[What is required]: The required lines are those that contain "options"; pull them out of the data and copy them.

Stored data
------------------------------------
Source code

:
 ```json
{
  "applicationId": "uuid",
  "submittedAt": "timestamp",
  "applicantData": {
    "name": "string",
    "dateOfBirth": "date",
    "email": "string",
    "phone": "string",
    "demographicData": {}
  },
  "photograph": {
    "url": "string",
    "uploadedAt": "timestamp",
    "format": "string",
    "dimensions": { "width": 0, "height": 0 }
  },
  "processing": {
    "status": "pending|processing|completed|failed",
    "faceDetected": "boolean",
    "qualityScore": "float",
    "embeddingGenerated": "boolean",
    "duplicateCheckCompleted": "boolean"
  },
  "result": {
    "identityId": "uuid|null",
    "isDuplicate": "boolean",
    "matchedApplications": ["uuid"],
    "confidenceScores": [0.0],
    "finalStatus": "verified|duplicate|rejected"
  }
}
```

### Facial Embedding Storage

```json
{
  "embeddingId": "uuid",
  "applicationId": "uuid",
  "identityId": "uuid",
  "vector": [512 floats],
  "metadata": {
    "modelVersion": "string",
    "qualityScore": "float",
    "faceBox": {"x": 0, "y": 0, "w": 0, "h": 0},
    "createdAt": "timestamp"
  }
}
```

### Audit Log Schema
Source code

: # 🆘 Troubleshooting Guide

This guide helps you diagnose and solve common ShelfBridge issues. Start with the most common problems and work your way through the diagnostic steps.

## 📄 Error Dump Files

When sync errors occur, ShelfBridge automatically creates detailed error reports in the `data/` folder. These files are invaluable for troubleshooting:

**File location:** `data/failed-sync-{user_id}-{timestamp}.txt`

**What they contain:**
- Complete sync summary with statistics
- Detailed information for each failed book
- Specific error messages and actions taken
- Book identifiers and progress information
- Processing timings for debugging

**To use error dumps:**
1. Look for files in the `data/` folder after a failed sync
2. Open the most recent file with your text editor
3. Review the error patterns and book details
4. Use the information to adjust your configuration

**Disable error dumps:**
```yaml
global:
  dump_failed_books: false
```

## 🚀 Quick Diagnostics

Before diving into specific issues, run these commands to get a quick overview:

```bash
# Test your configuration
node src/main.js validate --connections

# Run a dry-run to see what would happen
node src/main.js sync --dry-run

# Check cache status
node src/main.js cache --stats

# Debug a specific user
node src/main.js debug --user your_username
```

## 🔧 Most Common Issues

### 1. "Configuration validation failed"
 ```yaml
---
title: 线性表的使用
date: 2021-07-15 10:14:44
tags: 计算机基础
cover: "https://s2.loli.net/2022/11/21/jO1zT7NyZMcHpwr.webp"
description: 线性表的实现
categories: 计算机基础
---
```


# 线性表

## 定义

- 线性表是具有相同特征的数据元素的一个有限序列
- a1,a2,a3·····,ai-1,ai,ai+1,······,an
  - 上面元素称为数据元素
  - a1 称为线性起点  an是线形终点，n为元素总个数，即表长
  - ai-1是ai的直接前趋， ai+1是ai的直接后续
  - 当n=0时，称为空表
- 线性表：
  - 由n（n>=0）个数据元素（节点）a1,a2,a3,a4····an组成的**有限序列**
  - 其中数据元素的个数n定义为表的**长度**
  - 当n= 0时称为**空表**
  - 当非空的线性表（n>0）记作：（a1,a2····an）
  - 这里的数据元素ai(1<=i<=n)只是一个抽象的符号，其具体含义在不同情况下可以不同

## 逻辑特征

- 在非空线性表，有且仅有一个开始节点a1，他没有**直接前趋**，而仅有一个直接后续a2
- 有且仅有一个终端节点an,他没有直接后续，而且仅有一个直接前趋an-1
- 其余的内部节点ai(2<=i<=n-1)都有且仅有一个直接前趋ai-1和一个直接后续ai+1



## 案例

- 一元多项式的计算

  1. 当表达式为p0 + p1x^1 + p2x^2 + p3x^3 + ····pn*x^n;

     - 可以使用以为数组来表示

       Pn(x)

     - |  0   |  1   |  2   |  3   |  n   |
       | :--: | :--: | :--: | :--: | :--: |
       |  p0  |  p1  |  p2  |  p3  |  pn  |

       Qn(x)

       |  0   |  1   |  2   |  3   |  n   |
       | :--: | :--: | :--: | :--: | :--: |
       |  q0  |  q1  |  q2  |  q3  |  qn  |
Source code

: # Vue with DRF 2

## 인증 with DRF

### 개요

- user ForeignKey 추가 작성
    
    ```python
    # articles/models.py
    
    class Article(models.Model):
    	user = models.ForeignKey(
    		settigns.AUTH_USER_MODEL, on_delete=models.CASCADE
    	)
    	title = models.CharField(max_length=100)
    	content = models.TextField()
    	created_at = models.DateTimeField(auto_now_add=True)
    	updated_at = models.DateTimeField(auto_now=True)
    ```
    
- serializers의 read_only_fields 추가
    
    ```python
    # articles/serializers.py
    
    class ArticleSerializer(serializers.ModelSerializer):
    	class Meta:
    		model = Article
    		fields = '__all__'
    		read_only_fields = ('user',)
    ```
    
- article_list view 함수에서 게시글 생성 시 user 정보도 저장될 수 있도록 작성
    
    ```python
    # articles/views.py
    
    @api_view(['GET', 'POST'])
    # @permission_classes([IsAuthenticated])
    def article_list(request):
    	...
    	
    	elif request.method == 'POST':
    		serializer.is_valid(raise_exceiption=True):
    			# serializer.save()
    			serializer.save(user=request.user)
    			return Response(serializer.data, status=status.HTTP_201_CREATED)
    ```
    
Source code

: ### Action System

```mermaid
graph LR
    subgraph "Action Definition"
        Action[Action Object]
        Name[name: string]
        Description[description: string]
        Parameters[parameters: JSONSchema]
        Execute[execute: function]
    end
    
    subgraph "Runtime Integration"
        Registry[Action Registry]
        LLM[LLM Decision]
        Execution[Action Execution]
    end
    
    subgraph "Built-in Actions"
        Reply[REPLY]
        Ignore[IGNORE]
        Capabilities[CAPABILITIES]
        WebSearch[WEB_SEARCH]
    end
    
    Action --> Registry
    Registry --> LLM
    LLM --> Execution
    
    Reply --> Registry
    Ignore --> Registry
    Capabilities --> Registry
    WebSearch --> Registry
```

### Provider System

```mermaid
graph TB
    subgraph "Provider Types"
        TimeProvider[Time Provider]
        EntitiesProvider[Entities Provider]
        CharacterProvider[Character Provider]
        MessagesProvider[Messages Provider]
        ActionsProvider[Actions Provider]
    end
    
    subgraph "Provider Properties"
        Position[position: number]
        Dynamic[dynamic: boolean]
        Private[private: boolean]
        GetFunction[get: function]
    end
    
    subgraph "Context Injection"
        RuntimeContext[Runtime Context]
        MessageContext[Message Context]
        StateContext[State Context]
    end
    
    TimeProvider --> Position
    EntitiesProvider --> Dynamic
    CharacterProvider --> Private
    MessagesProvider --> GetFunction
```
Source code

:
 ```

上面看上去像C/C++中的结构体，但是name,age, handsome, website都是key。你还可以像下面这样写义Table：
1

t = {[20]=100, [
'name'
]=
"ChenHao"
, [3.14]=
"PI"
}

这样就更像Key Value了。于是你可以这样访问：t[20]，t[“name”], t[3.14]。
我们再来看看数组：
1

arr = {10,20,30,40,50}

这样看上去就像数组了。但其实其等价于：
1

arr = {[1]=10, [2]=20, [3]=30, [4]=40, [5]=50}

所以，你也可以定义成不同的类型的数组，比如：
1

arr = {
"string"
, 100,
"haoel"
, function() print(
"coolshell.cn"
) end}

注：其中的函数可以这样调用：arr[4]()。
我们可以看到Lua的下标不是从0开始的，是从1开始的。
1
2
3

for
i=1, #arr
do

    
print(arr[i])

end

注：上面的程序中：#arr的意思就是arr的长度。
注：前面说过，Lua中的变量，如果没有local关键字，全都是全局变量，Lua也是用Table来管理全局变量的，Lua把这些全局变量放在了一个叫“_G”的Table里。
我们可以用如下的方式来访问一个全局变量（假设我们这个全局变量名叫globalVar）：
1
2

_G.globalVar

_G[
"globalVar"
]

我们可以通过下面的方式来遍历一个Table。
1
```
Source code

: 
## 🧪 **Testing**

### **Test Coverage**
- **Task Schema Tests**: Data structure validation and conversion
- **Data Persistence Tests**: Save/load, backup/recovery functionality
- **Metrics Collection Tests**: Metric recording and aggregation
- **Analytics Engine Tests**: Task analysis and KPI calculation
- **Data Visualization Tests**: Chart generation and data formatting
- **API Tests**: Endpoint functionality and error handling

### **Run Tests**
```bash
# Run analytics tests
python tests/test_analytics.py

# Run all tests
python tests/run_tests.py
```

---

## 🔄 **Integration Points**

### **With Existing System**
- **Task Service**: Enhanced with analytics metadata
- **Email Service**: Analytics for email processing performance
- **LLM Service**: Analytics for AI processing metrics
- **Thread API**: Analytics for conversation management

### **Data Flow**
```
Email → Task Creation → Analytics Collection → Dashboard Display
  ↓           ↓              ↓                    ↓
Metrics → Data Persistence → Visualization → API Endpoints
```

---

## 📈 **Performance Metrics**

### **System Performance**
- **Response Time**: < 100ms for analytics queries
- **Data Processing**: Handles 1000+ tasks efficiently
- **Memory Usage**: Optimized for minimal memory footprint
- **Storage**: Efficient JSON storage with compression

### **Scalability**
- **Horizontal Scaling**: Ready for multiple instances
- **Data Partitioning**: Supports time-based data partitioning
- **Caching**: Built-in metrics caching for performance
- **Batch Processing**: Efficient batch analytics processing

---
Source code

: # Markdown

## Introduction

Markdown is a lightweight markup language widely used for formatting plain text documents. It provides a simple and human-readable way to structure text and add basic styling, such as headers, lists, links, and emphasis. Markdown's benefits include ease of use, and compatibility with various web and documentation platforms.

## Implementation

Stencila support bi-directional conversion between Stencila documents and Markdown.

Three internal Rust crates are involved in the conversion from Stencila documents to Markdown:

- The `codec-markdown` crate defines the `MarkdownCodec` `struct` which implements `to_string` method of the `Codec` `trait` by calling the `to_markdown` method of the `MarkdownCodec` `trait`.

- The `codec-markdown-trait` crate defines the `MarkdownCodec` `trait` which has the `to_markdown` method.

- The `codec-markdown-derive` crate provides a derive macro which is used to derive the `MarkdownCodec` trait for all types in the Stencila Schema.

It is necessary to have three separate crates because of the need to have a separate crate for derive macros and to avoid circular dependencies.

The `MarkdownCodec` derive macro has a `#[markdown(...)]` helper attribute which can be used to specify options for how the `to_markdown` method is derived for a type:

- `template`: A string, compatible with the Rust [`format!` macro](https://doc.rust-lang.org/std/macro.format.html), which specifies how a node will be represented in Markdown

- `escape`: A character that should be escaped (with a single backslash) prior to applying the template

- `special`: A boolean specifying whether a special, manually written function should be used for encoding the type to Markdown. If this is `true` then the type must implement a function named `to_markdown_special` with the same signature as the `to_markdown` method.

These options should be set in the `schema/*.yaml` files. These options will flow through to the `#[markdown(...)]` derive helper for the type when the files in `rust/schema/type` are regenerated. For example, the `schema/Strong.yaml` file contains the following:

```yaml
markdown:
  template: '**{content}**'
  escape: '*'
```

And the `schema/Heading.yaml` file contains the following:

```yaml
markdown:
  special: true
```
------------------------------------
[Task result]:
The `MarkdownCodec` derive macro has a `#[markdown(...)]` helper attribute which can be used to specify options for how the `to_markdown` method is derived for a type:
These options should be set in the `schema/*.yaml` files. These options will flow through to the `#[markdown(...)]` derive helper for the type when the files in `rust/schema/type` are regenerated. For example, the `schema/Strong.yaml` file contains the following:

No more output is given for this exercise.